*** INFORMATION PROVIDED ***

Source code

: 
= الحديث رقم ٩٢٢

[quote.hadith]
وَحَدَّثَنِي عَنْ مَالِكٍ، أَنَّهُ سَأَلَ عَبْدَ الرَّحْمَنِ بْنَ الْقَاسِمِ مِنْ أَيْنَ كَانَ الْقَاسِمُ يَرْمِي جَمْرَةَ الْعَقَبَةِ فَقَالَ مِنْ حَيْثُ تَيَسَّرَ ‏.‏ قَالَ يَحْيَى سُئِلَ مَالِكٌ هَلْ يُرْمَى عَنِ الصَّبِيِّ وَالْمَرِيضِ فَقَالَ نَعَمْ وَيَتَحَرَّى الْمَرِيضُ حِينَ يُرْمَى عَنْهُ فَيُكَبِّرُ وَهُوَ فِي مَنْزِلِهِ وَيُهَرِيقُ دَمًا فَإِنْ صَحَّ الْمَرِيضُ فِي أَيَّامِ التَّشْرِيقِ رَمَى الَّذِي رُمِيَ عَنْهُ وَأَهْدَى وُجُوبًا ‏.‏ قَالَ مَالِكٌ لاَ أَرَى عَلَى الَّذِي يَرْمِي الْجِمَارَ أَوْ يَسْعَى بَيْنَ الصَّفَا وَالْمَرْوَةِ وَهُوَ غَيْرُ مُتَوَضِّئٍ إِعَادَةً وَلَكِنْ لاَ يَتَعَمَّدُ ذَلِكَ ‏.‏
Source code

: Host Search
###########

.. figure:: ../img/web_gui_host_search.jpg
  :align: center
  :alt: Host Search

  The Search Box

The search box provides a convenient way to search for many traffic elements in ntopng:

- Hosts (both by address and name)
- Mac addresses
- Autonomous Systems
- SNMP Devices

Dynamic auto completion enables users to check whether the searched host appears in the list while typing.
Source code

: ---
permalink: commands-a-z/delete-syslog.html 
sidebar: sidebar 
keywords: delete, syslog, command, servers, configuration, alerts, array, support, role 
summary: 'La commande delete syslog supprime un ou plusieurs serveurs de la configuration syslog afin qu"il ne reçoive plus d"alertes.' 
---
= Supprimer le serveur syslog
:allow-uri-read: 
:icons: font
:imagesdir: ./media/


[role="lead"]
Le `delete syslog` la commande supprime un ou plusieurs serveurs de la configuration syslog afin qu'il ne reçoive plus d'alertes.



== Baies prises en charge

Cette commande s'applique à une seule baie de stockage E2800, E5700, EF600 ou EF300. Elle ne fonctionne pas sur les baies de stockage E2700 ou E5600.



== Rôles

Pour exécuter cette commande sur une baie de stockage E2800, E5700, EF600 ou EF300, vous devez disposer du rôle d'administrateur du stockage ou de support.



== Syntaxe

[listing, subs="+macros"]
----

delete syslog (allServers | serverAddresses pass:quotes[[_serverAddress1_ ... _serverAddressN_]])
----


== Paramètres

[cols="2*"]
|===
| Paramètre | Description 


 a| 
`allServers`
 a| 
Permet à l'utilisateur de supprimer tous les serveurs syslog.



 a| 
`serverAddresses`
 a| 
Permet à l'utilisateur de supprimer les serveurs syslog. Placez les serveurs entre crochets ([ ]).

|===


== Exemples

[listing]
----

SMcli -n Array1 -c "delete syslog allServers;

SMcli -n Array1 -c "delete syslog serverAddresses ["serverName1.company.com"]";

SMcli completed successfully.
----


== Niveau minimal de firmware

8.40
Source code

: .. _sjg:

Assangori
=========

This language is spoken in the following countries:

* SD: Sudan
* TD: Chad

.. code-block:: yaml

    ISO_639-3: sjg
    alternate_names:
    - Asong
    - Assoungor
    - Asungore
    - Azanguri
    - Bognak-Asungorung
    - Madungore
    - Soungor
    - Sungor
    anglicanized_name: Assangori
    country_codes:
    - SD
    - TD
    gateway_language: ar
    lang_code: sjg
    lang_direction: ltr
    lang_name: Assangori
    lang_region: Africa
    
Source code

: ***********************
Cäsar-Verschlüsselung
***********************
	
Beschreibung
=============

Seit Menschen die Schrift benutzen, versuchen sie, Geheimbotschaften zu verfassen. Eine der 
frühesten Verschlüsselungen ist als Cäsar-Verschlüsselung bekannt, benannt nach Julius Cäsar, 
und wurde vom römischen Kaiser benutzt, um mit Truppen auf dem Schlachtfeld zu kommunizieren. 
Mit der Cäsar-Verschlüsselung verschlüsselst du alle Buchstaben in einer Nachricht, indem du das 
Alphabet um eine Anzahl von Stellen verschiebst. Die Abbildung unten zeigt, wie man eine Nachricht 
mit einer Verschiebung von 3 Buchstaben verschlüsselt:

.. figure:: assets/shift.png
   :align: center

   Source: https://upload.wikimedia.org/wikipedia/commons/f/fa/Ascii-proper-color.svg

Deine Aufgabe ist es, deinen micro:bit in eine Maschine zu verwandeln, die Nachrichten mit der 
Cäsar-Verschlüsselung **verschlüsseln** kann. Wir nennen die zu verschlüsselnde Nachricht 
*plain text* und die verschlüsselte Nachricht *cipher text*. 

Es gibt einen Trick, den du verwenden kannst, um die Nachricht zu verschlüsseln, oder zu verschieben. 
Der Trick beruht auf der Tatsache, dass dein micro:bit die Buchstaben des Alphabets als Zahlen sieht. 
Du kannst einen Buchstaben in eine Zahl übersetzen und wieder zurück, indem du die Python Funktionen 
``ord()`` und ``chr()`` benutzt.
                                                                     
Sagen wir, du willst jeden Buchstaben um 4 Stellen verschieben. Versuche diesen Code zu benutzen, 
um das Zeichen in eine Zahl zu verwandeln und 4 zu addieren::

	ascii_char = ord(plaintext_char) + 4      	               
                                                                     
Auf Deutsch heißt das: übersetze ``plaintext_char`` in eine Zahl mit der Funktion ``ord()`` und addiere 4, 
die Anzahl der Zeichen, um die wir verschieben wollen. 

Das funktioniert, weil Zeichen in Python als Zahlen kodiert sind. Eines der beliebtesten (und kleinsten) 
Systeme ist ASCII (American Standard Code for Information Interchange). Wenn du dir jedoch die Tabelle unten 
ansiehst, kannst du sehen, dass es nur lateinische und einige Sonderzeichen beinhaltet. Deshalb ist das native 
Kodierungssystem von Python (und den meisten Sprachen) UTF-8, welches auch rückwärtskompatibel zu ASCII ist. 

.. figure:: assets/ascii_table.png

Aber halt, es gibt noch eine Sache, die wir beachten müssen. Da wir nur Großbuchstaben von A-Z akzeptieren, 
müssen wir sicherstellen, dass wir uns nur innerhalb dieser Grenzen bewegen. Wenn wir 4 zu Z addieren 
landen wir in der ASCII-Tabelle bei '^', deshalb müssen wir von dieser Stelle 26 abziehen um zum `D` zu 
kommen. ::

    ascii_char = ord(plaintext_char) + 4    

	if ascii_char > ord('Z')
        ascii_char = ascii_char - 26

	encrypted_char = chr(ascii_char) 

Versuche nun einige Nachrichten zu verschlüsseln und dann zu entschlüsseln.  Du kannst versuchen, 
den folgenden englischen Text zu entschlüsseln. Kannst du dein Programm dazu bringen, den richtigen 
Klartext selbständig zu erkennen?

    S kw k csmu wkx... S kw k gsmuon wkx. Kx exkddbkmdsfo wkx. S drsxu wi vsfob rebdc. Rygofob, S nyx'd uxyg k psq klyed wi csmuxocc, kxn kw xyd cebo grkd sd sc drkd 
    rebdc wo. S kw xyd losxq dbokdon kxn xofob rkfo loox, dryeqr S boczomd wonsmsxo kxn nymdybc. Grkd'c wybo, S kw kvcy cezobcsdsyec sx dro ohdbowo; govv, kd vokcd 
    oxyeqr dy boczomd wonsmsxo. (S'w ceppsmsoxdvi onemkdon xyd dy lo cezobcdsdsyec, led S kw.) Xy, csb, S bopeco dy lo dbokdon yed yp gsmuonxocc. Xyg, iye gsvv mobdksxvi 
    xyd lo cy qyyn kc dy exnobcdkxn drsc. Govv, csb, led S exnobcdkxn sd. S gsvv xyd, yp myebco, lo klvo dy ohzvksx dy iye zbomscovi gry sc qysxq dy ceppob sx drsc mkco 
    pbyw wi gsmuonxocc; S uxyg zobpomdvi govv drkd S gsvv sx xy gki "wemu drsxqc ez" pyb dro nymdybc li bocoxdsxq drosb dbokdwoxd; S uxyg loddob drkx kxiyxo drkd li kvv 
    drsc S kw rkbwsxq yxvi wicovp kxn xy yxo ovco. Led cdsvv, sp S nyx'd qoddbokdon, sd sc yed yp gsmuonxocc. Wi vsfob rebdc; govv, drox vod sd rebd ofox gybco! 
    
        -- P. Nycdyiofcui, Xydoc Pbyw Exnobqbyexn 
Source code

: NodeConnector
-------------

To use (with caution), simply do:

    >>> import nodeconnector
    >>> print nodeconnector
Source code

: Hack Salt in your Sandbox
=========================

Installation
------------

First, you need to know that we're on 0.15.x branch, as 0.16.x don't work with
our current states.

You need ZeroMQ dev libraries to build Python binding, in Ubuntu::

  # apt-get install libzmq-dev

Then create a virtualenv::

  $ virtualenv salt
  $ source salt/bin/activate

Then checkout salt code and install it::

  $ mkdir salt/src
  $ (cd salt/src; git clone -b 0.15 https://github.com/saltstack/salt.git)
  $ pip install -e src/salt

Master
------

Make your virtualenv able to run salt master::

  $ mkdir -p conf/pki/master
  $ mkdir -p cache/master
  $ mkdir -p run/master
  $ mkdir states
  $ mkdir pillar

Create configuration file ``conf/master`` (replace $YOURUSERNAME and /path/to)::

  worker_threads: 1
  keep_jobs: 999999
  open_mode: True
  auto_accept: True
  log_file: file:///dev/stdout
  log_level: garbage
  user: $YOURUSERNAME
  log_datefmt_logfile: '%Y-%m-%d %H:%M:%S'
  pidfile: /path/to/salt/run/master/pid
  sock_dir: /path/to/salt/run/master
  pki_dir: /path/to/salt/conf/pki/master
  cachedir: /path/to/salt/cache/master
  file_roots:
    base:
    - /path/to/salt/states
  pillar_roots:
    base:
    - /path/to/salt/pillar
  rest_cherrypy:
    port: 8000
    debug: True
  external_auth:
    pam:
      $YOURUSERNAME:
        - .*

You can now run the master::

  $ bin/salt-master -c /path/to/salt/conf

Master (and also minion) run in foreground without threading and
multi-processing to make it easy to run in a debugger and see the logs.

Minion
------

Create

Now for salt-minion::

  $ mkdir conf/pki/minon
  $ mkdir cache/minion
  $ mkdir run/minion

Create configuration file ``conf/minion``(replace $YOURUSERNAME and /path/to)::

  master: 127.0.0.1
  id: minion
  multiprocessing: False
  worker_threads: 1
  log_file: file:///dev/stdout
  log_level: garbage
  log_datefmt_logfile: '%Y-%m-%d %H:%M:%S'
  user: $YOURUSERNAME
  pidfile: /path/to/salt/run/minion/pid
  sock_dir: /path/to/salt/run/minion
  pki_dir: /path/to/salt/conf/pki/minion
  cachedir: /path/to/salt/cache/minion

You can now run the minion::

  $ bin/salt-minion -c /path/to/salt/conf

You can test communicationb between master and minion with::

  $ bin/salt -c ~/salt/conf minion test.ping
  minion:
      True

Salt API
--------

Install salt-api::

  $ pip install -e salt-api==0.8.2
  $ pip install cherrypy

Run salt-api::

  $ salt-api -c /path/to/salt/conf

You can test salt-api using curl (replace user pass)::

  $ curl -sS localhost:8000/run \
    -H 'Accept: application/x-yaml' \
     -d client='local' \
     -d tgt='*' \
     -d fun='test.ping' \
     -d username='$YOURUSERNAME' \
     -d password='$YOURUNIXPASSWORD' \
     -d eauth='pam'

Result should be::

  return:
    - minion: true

*** End of INFORMATION PROVIDED ***

• **EXERCISE OBJECTIVE**
The answer is to be the lines from the one holding "-sS localhost:8000/run \" through the end of the data above, transcribed character for character, both ends included.

• **ANSWER FOR THIS EXERCISE**
  $ curl -sS localhost:8000/run \
    -H 'Accept: application/x-yaml' \
     -d client='local' \
     -d tgt='*' \
     -d fun='test.ping' \
     -d username='$YOURUSERNAME' \
     -d password='$YOURUNIXPASSWORD' \
     -d eauth='pam'

Result should be::

  return:
    - minion: true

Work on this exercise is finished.